Materials provided
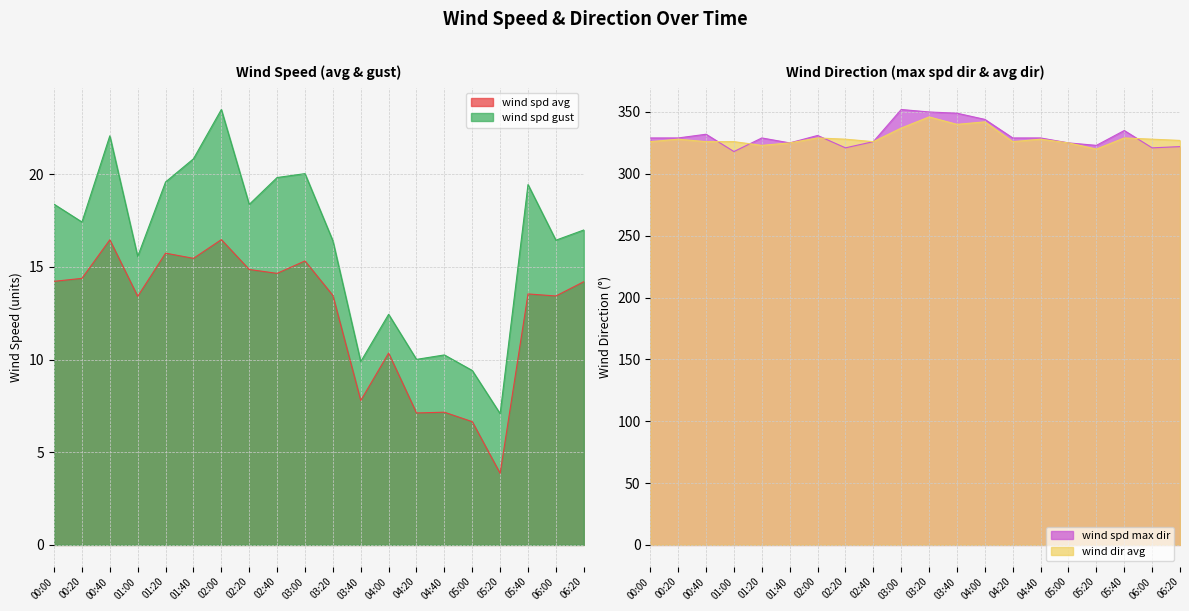

Which series has the largest total across all categories?

wind_spd_max_dir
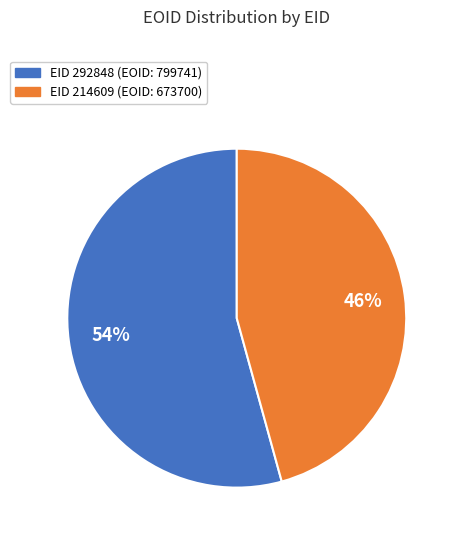

Is there any slice that represents more than half of the pie?

Yes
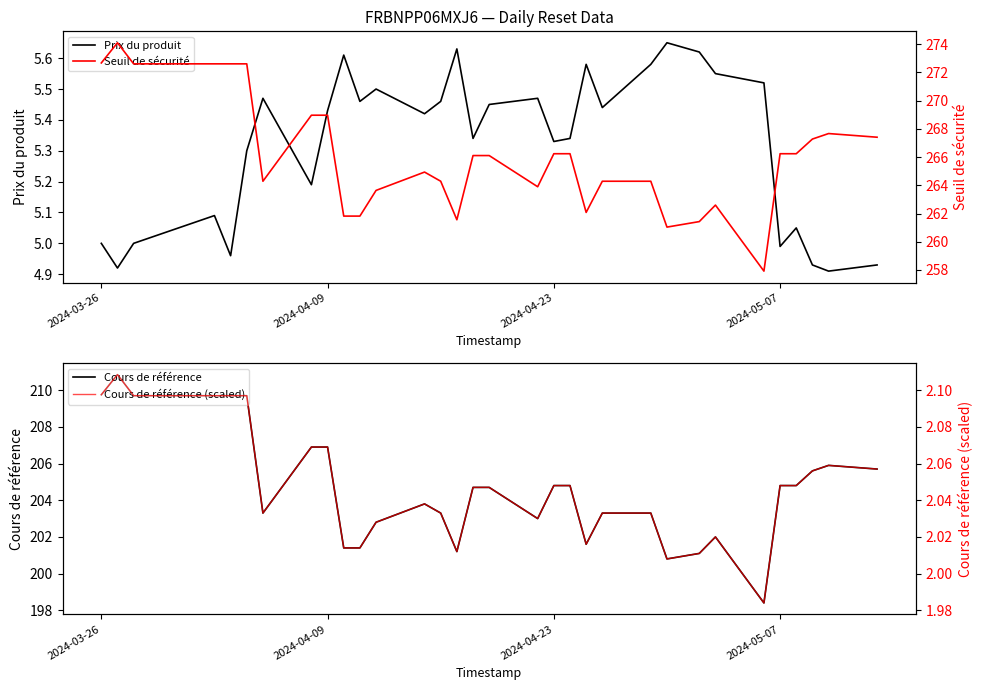

List the series in order of their peak value, lowest first.

Cours de référence (scaled), Prix du produit, Cours de référence, Seuil de sécurité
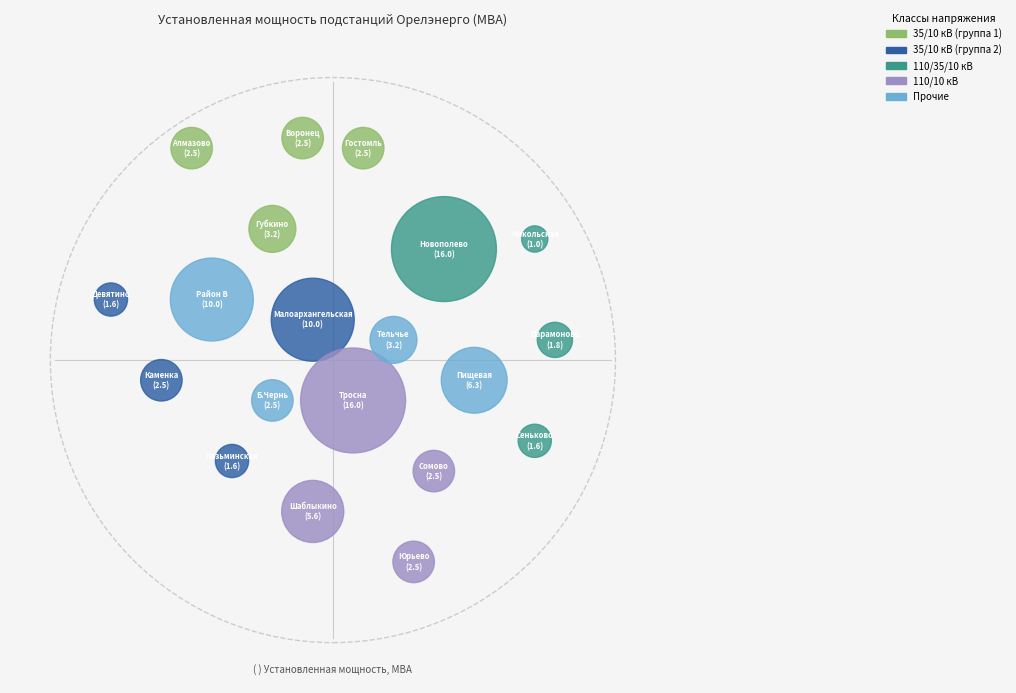

True or false: ПС Тельчье accounts for 3% of the total.

True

What you have to do
State how many lines in the listing above contain the word "total". Reply with the number alone.

Answer box
2